96 Agatharchides 53-56; Strab. XVI 4, 10; Plin., n.h. VI 191; Ptol., geogr. IV 8, 34.

97 O. Nalesini, History and Use of an Ethnonym: Ichthyophágoi, in L. Blue, J. Cooper, R. Thomas, J. Whitewright, Connected Hinterlands. Proceedings of Red Sea Project IV, Oxford 2009, pp. 9-18.
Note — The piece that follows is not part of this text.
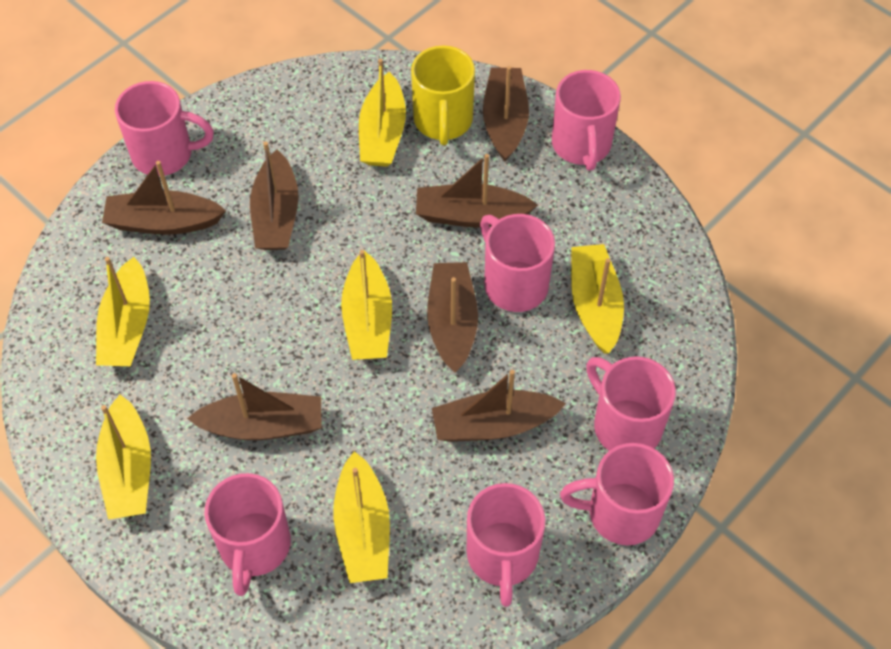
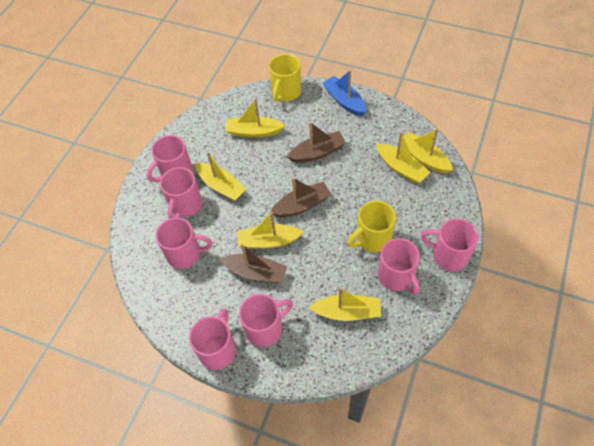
blue boat: none = 0 -> [323,70,366,116] = 1
brown boat: [102,161,226,235] [187,373,321,440] [250,142,298,250] [416,154,538,228] [427,262,478,373] [432,370,566,442] [483,66,529,162] = 7 -> [220,244,287,283] [270,178,331,217] [287,122,346,163] = 3
yellow mug: [411,46,475,145] = 1 -> [269,54,301,102] [347,201,396,252] = 2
98 Agatharchides 56: ὅτι τούτους τοὺς κυνηγοὺς Πτολεμαῖος ὁ Αἰγύπτου βασιλεὺς ἀποσχέσθαι τοῦ φόνου τῶν ἐλεφάντων παραινῶν, ἵν’ ἔχοι αὐτὸς ζῶντας, καὶ πολλὰ καὶ θαυμαστὰ αὐτοῖς ὑπισχνούμενος, οὐ μόνον οὐκ ἔπεισεν, ἀλλ’ οὐδ’ ἂν τὴν ὅλην ἀλλάξασθαι βασιλείαν πρὸς τὸν ἐνεστῶτα βίον εἰπόντων ἀπόκρισιν ἤκουσεν, ‘Ptolemy, the king of Egypt, urged these hunters to refrain from slaughterin the beast in order that he might have them alive. Although he promised them many wondrous things, he not only did not persuade them but he heard that their reply was that they would not exchange his whole kingdom for their present way of life’ (transl. S.M. Burstein); Aristophanis historiae animalium epitome II 54-55: ὅτι Πτολεμαῖος ὁ βασιλεὺς πολλὰ τοῖς ἐλεφαντοφάγοις ὑποσχόμενος οὐκ ἔπεισεν ἀποσχέσθαι τῆς βρώσεως αὐτῶν. ὅτι τούτους τοὺς κυνηγοὺς Πτολεμαῖος ὁ Αἰγύπτου βασιλεύς, ἀποσχέσθαι τοῦ φόνου τῶν ἐλεφάντων παραινῶν ἵν’ ἔχῃ αὐτοὺς ζῶντας καὶ πολλὰ καὶ θαυμαστὰ αὐτοῖς ὑπισχνούμενος, οὐ μόνον οὐκ ἔπεισεν, ἀλλ’ οὐδὲ ἂν τὴν ὅλην ἀλλάξασθαι βασιλείαν πρὸς τὸν ἐφεστῶτα βίον εἰπόντων ἀπόκρισιν ἤκουσεν, ‘Although he promised many things to the Elephant-eaters, Ptolemy the king did not persuade them to abstain from their meat. Ptolemy king of Egypt, despite his recommendation to refrain from killing elephants (so that he have them alive) and despite his many and wonderful promises, not only he did not persuade them, but he heard them reply that they would not exchange the entire kingdom for the present way of life.’

99 P. Schneider, De l’Hydaspe à Raphia: rois, éléphants et propagande d’Alexandre le Grand à Ptolémée IV, “Chronique d’Égypte” 83 (2009), pp. 310-334.